Work to complete: Nothing but the pictures is dropped; write out all the remaining data below exactly.

*** Supplied records Section Begins ***

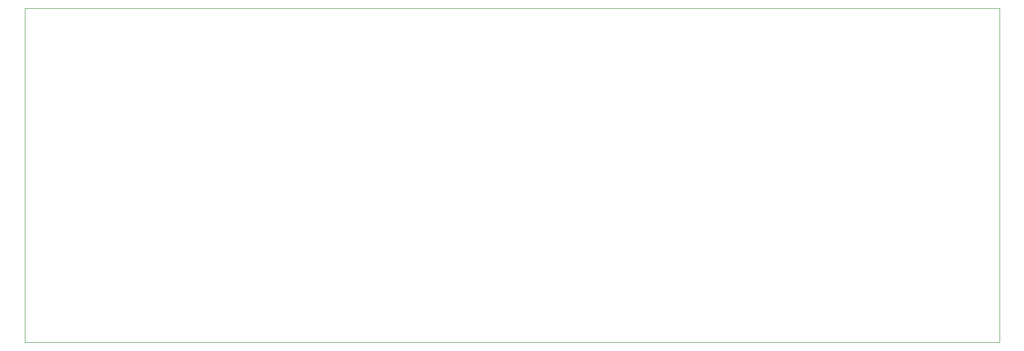
<source format=gm1>
G04 #@! TF.GenerationSoftware,KiCad,Pcbnew,(5.1.9)-1*
G04 #@! TF.CreationDate,2021-02-21T21:58:38-05:00*
G04 #@! TF.ProjectId,FSAE Main Panel,46534145-204d-4616-996e-2050616e656c,rev?*
G04 #@! TF.SameCoordinates,Original*
G04 #@! TF.FileFunction,Profile,NP*
%FSLAX46Y46*%
G04 Gerber Fmt 4.6, Leading zero omitted, Abs format (unit mm)*
G04 Created by KiCad (PCBNEW (5.1.9)-1) date 2021-02-21 21:58:38*
%MOMM*%
%LPD*%
G01*
G04 APERTURE LIST*
G04 #@! TA.AperFunction,Profile*
%ADD10C,0.100000*%
G04 #@! TD*
G04 APERTURE END LIST*
D10*
X104000000Y-120000000D02*
X273000000Y-120000000D01*
X104000000Y-62000000D02*
X104000000Y-120000000D01*
X273000000Y-62000000D02*
X104000000Y-62000000D01*
X273000000Y-62000000D02*
X273000000Y-120000000D01*
M02*

</source>
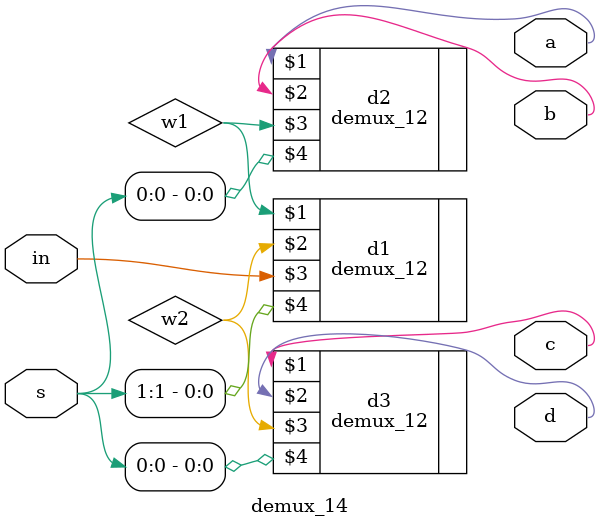
<source format=v>
`timescale 1ns / 1ps

module demux_14(a,b,c,d,s,in);
output a,b,c,d;
input [1:0]s;
input in;
wire w1,w2;

demux_12 d1 ( w1,w2,in,s[1]);
demux_12 d2 ( a,b,w1,s[0]);
demux_12 d3 ( c,d,w2,s[0]);

endmodule
</source>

*** Supplied records Section Ends ***

Solution to this exercise:
<source format=gm1>
G04 #@! TF.GenerationSoftware,KiCad,Pcbnew,(5.1.9)-1*
G04 #@! TF.CreationDate,2021-02-21T21:58:38-05:00*
G04 #@! TF.ProjectId,FSAE Main Panel,46534145-204d-4616-996e-2050616e656c,rev?*
G04 #@! TF.SameCoordinates,Original*
G04 #@! TF.FileFunction,Profile,NP*
%FSLAX46Y46*%
G04 Gerber Fmt 4.6, Leading zero omitted, Abs format (unit mm)*
G04 Created by KiCad (PCBNEW (5.1.9)-1) date 2021-02-21 21:58:38*
%MOMM*%
%LPD*%
G01*
G04 APERTURE LIST*
G04 #@! TA.AperFunction,Profile*
%ADD10C,0.100000*%
G04 #@! TD*
G04 APERTURE END LIST*
D10*
X104000000Y-120000000D02*
X273000000Y-120000000D01*
X104000000Y-62000000D02*
X104000000Y-120000000D01*
X273000000Y-62000000D02*
X104000000Y-62000000D01*
X273000000Y-62000000D02*
X273000000Y-120000000D01*
M02*

</source>
<source format=v>
`timescale 1ns / 1ps

module demux_14(a,b,c,d,s,in);
output a,b,c,d;
input [1:0]s;
input in;
wire w1,w2;

demux_12 d1 ( w1,w2,in,s[1]);
demux_12 d2 ( a,b,w1,s[0]);
demux_12 d3 ( c,d,w2,s[0]);

endmodule
</source>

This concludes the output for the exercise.